Dataset extract section start

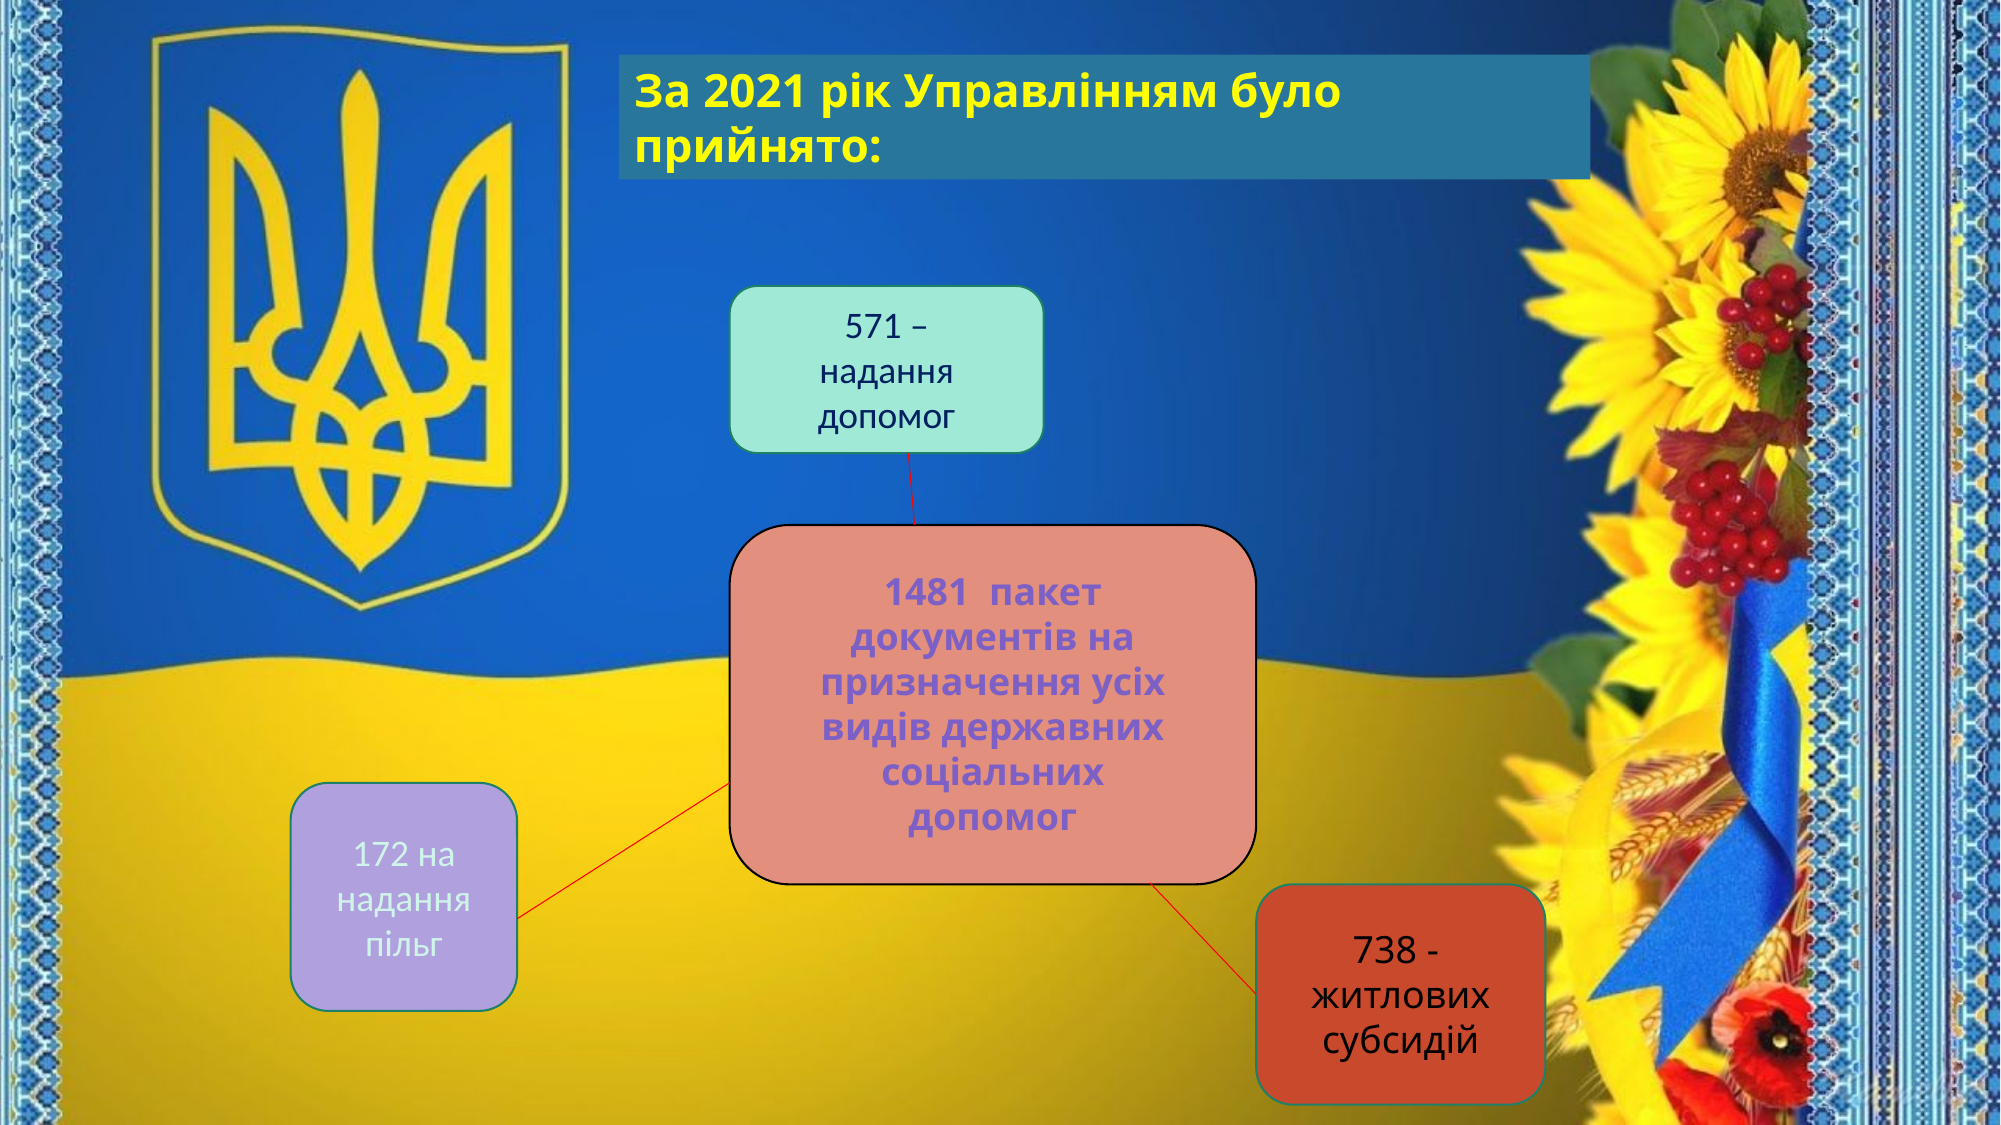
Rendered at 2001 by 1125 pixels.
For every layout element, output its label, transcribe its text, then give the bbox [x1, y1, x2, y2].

text_box [289, 781, 519, 1012]
text_box 1481 пакет документів на призначення усіх видів державних соціальних допомог [799, 560, 1187, 846]
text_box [1149, 882, 1257, 995]
text_box 738 - житлових субсидій [1277, 918, 1525, 1069]
text_box За 2021 рік Управлінням було прийнято: [619, 54, 1591, 180]
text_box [517, 782, 730, 919]
text_box [1255, 883, 1547, 1106]
text_box 571 – надання допомог [760, 293, 1014, 444]
text_box [728, 523, 1258, 886]
text_box 172 на надання пільг [307, 821, 500, 971]
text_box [908, 453, 915, 525]
text_box [728, 284, 1045, 455]
picture [0, 0, 2001, 1125]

Dataset extract section end

What you have to do: Could you retype all the entries exactly, skipping the pictures?

Your response:
Rendered at 2001 by 1125 pixels.
For every layout element, output its label, transcribe its text, then give the bbox [x1, y1, x2, y2].

text_box [289, 781, 519, 1012]
text_box 1481 пакет документів на призначення усіх видів державних соціальних допомог [799, 560, 1187, 846]
text_box [1149, 882, 1257, 995]
text_box 738 - житлових субсидій [1277, 918, 1525, 1069]
text_box За 2021 рік Управлінням було прийнято: [619, 54, 1591, 180]
text_box [517, 782, 730, 919]
text_box [1255, 883, 1547, 1106]
text_box 571 – надання допомог [760, 293, 1014, 444]
text_box [728, 523, 1258, 886]
text_box 172 на надання пільг [307, 821, 500, 971]
text_box [908, 453, 915, 525]
text_box [728, 284, 1045, 455]
picture [0, 0, 2001, 1125]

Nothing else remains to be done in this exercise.